L’emploi de l’accent circonflexe étant extrêmement complexe (tient voilà un exemple de mot avec notre accent), depuis la réforme de 1990 du Conseil supérieur de la langue française, approuvée par l’Académie française, l’accent circonflexe est devenu optionnel sur les lettres i et u des mots où il figurait jusqu’alors, pourvu qu’il n’y ait pas d’ambiguïté possible avec un autre mot. Ainsi on peut désormais omettre l’accent circonflexe de mots comme maitre, flute, huitre, etc. Cependant, pour éviter les confusions possibles, il faut conserver l’accent circonflexe, dans la terminaison de certains verbes (au passé simple), comme pour « dû », sur des mots comme mûr, jeûne, sûr pour les différencier de leurs homonymes.

 

La jalousie existe-t-elle chez les voyelles ?
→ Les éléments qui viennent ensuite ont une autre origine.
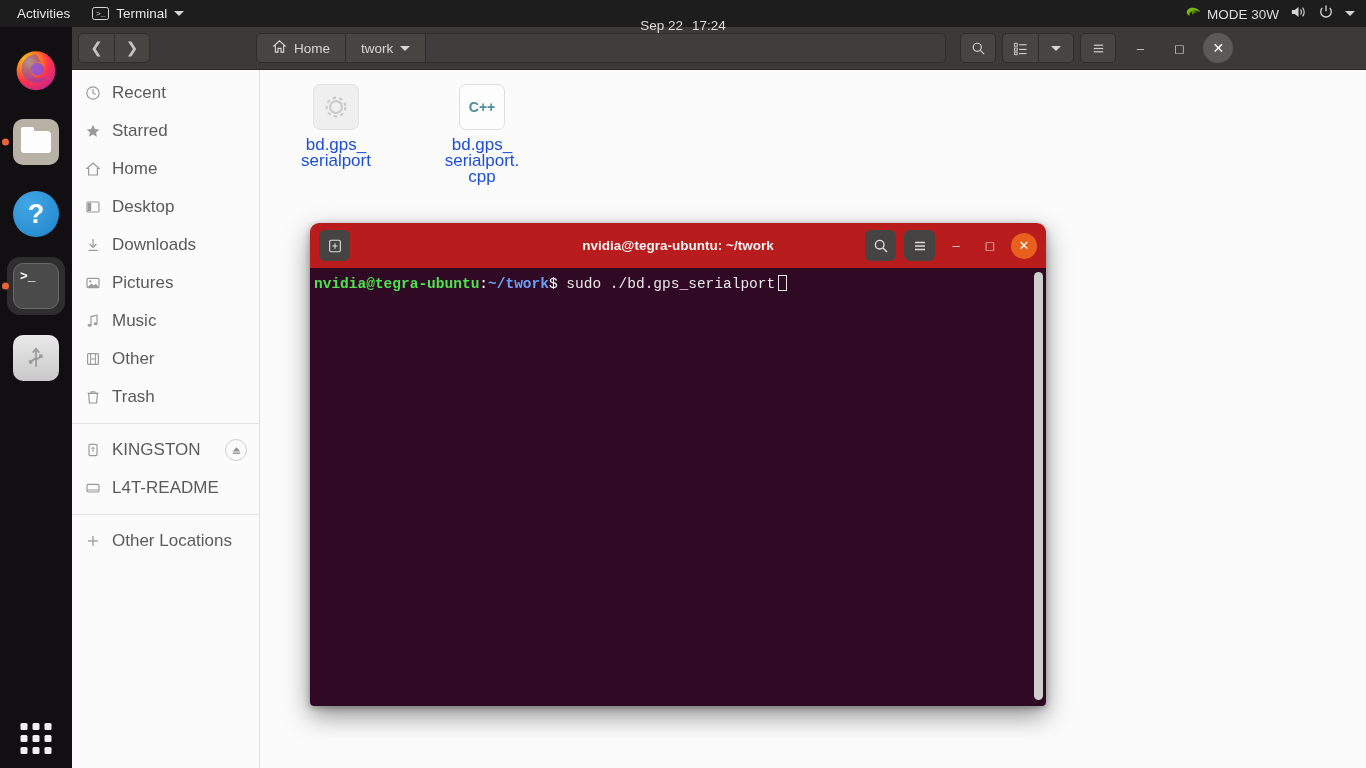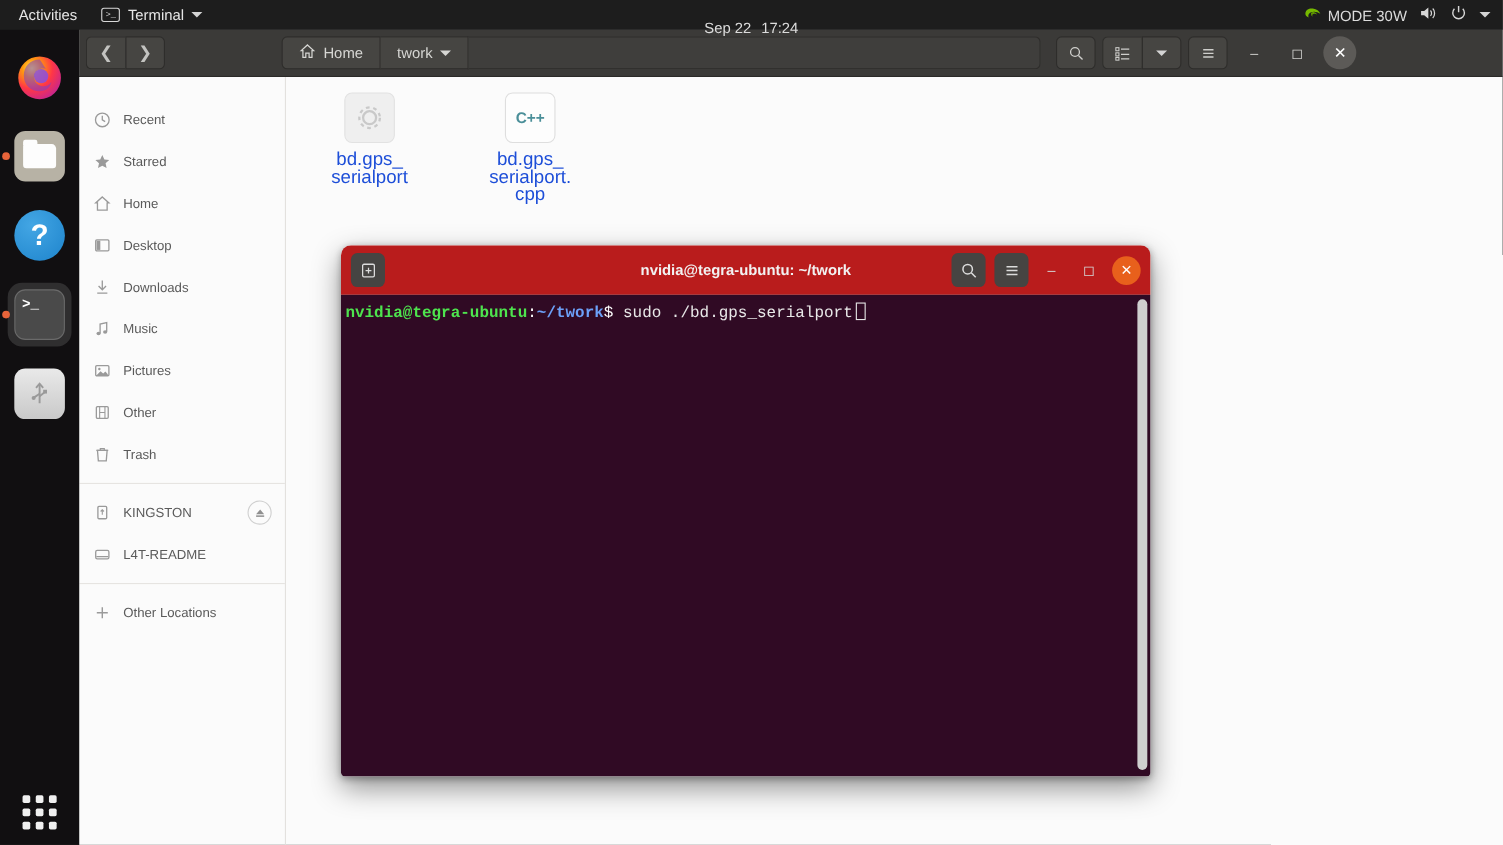--- a/index.html
+++ b/index.html
@@ -136,21 +136,21 @@
   .wctl {
     width:30px; height:30px; display:flex; align-items:center; justify-content:center;
     color:#cfcfcc; font-size:13px; margin-left:3px;
   }
   .wctl.close {
     background:#5c5a57; border-radius:50%; color:#fff; font-size:14px;
   }
   #naut-body { display:flex; height:698px; }
   #sidebar {
     width:188px; background:#fbfbfb; border-right:1px solid #e3e1de;
-    padding-top:20px; font-size:12px; color:#5c5c5c;
+    padding-top:4px; font-size:17px; color:#5c5c5c;
   }
   .sb-item {
     display:flex; align-items:center; gap:11px; height:38px;
     padding:0 12px; color:#5a5a5a;
   }
   .sb-ico {
     width:17px; height:17px; display:flex; align-items:center; justify-content:center;
     color:#9a9a9a; flex:0 0 17px;
   }
   .sb-eject {
@@ -330,37 +330,37 @@
                 <path d="M8 2 V10 M4.6 7 L8 10.4 L11.4 7" fill="none" stroke="#9a9a9a" stroke-width="1.2"></path>
                 <line x1="3.4" y1="13.4" x2="12.6" y2="13.4" stroke="#9a9a9a" stroke-width="1.2"></line>
               </svg>
           </span>
           <span>Downloads</span>
         </div>
 
         <div class="sb-item">
           <span class="sb-ico">
             <svg width="16" height="16" viewBox="0 0 16 16">
+                <rect x="2" y="3.4" width="12" height="9.2" rx="1" fill="none" stroke="#9a9a9a" stroke-width="1.2"></rect>
+                <circle cx="5.3" cy="6.4" r="1.1" fill="#9a9a9a"></circle>
+                <path d="M3 11.8 L6.4 8.4 L8.8 10.6 L10.8 8.8 L13 11.2 V12.6 H3 Z" fill="#9a9a9a"></path>
+              </svg>
+          </span>
+          <span>Pictures</span>
+        </div>
+
+        <div class="sb-item">
+          <span class="sb-ico">
+            <svg width="16" height="16" viewBox="0 0 16 16">
                 <path d="M6 12 V3.6 L12 2.2 V10.6" fill="none" stroke="#9a9a9a" stroke-width="1.2"></path>
                 <ellipse cx="4.6" cy="12.2" rx="1.9" ry="1.5" fill="#9a9a9a"></ellipse>
                 <ellipse cx="10.6" cy="10.8" rx="1.9" ry="1.5" fill="#9a9a9a"></ellipse>
               </svg>
           </span>
           <span>Music</span>
-        </div>
-
-        <div class="sb-item">
-          <span class="sb-ico">
-            <svg width="16" height="16" viewBox="0 0 16 16">
-                <rect x="2" y="3.4" width="12" height="9.2" rx="1" fill="none" stroke="#9a9a9a" stroke-width="1.2"></rect>
-                <circle cx="5.3" cy="6.4" r="1.1" fill="#9a9a9a"></circle>
-                <path d="M3 11.8 L6.4 8.4 L8.8 10.6 L10.8 8.8 L13 11.2 V12.6 H3 Z" fill="#9a9a9a"></path>
-              </svg>
-          </span>
-          <span>Pictures</span>
         </div>
 
         <div class="sb-item">
           <span class="sb-ico">
             <svg width="16" height="16" viewBox="0 0 16 16">
                 <rect x="2.6" y="2.6" width="10.8" height="10.8" rx="1" fill="none" stroke="#9a9a9a" stroke-width="1.2"></rect>
                 <line x1="5.6" y1="2.6" x2="5.6" y2="13.4" stroke="#9a9a9a" stroke-width="1"></line>
                 <line x1="10.4" y1="2.6" x2="10.4" y2="13.4" stroke="#9a9a9a" stroke-width="1"></line>
                 <line x1="5.6" y1="8" x2="10.4" y2="8" stroke="#9a9a9a" stroke-width="1"></line>
               </svg>

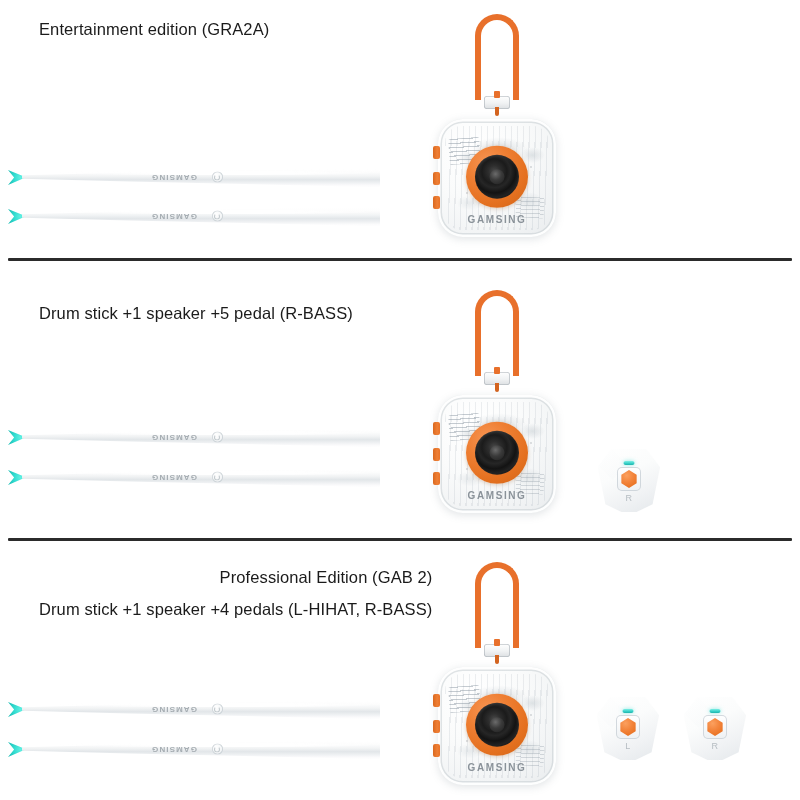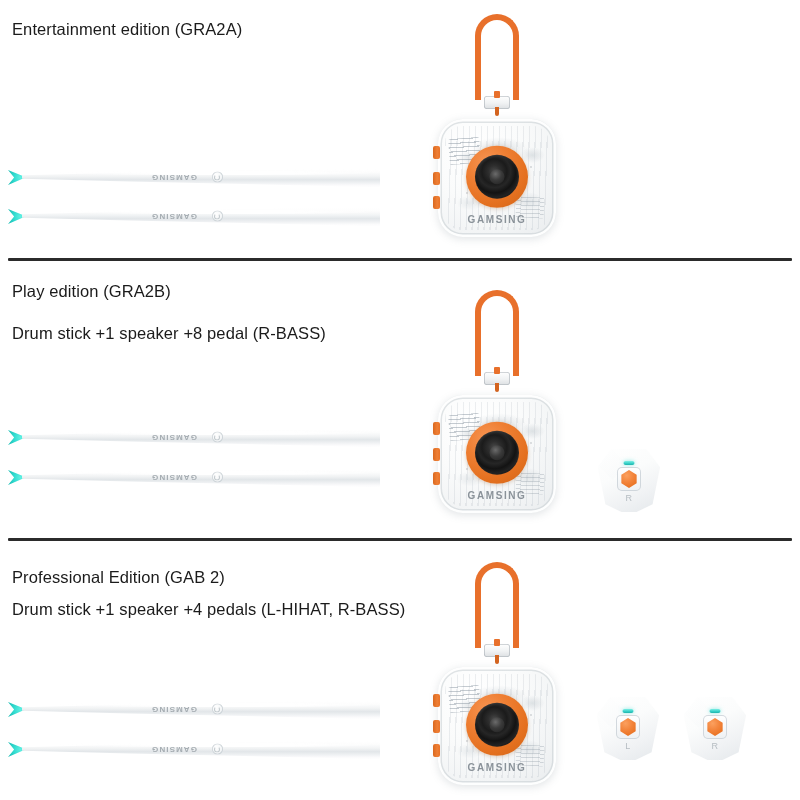--- a/index.html
+++ b/index.html
@@ -10,21 +10,21 @@
     overflow: hidden;
   }
   #page { position: relative; width: 800px; height: 800px; background: #ffffff; }
 
   .section { position: absolute; left: 0; width: 800px; }
   .divider {
     position: absolute; left: 8px; width: 784px; height: 3px;
     background: #2b2b2b; border-radius: 1px;
   }
 
-  .title-block { position: absolute; }
+  .title-block { position: absolute; margin-left: 27px; }
   .edition-title {
     font-size: 16.5px; color: #1b1b1b; letter-spacing: 0.1px;
     white-space: nowrap; line-height: 1.2;
   }
   .edition-contents {
     font-size: 16.5px; color: #1b1b1b; letter-spacing: 0.1px;
     white-space: nowrap; line-height: 1.2;
   }
 
   
@@ -263,22 +263,21 @@
       <div class="speaker-btn" style="top:158px;height:13px;"></div>
       <div class="speaker-btn" style="top:182px;height:13px;"></div>
     </div>
 
     <div class="divider" style="top:258px;"></div>
   </div>
 
   <div class="section" style="top:262px;height:276px;">
 
     <div class="title-block" style="left:12px;top:20px;">
-      <div class="edition-title">Play edition (GRA2B)</div>
-      <div class="edition-contents" style="margin-top:22px;">Drum stick +1 speaker +8 pedal (R-BASS)</div>
+      <div class="edition-contents" style="margin-top:22px;">Drum stick +1 speaker +5 pedal (R-BASS)</div>
     </div>
 
     <div class="stick" style="left:8px;top:164px;width:372px;">
       <div class="stick-tip"></div>
       <div class="stick-body">
         <div class="stick-shaft"></div>
         <div class="stick-gloss"></div>
         <div class="stick-brand">GAMSING</div>
         <div class="stick-button"></div>
       </div>
@@ -324,21 +323,21 @@
         <div class="pedal-btn" style="width:17px;height:18px;"></div>
       </div>
       <div class="pedal-label" style="bottom:9px;">R</div>
     </div>
 
     <div class="divider" style="top:276px;"></div>
   </div>
 
   <div class="section" style="top:540px;height:260px;">
 
-    <div class="title-block" style="left:12px;top:28px;">
+    <div class="title-block" style="left:12px;top:28px;text-align:right;">
       <div class="edition-title">Professional Edition (GAB 2)</div>
       <div class="edition-contents" style="margin-top:12px;">Drum stick +1 speaker +4 pedals (L-HIHAT, R-BASS)</div>
     </div>
 
     <div class="stick" style="left:8px;top:158px;width:372px;">
       <div class="stick-tip"></div>
       <div class="stick-body">
         <div class="stick-shaft"></div>
         <div class="stick-gloss"></div>
         <div class="stick-brand">GAMSING</div>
Il faut le croire, car s’étant réuni dans un livre dont nous tairons le nom, après une enquête minutieuse sur la langue française le résultat fut édifiant.

619 Mots avec « î »

1.668 Mots avec « â »

960 Mots avec « ê »

450 Mots avec « ô »

Vous ne serez pas étonné si le « â » sortit de la réunion en se pavanant comme un coq et le « ô » complètement dépité. D’autant que le score de fréquence dans la langue française des différentes lettres : « e » 12.10%, « a » 7.11%, « i » 6.59%, « o » 5.02% le classait en dernier des voyelles. Seule consolation il se classait en 8e position dans l’ensemble des lettres de l’alphabet !

Pendant que les voyelles se disputaient sur l’accent circonflexe, d’autres lettres contestaient sa présence dans certains mots.  Le « s » était le plus virulent ! Elles argumentaient en sortant une liste conséquente : âcre, aîtres, alcôve, âme, arôme, août, bâcler, bâfrer, bâillon, bêler, câble, câpre, chaîne, châle, châsse, diplôme, disgrâce, dôme, drôle, empêcher, extrême, fêler, flâner, frêle, gêne, geôle, grâce, infâme, maltôte, mânes, môle, pâle, pâtir, (une) poêle, pôle, prêche, prône, râble, râle, rêne, Rhône, rôder, rôle, salpêtre, symptôme, suprême, trône, vêler. 

Aucune antériorité historique « s » originel devenu muet ne justifiait le moindre de ces accents circonflexes. D’où sortaient-ils donc, ces circonflexes ?

Le « s » hurlait : il s’agit d’une véritable escroquerie linguistique !

Le « m » plus modéré disait : Il y a du sacré dans le circonflexe. Leurs existences seraient plutôt à chercher, pour une bonne part d’entre eux, dans une propension non dite à l’ennoblissement graphique…

Mais l’accent circonflexe n’avait que faire de cette cabale !

Cependant 46 % des « fautes » d’orthographe au baccalauréat sont dues à l’accent circonflexe, qu’importe ! Il y a toujours des bavures…

Tranquillement continuant à survoler l’écriture de la langue française, ce noble accent n’avait que faire des piaillements de la valetaille.

Et pourtant !

Étant présent dans un traducteur il eut un haut-le-cœur.

Là il fut confronté à un autre symbole diacritique presque similaire à lui-même, le caron.

Dans d’autres langues, (comme en tchèque, en slovaque, etc.) on s’était permis d’inverser l’accent circonflexe qui se retrouvait avec la pointe vers le bas.

 Č, š, ž : ce symbole se plaçait sur des consonnes…

En discutant avec d’autres signes de ponctuation, il constata qu’en espagnol on avait la particularité de transformer le point d’exclamation « ! »  en « ¡ ».

En début de phrase il se retrouvait à l’envers avec le point vers le haut !!!!

De là à faire, une révolution, il n’y a pas loin ! !

Nous suivrons de près l’évolution de ces deux cas…

Peut-être que d’autres se joindront à eux …

On attend la réaction des grammairiens de ces pays.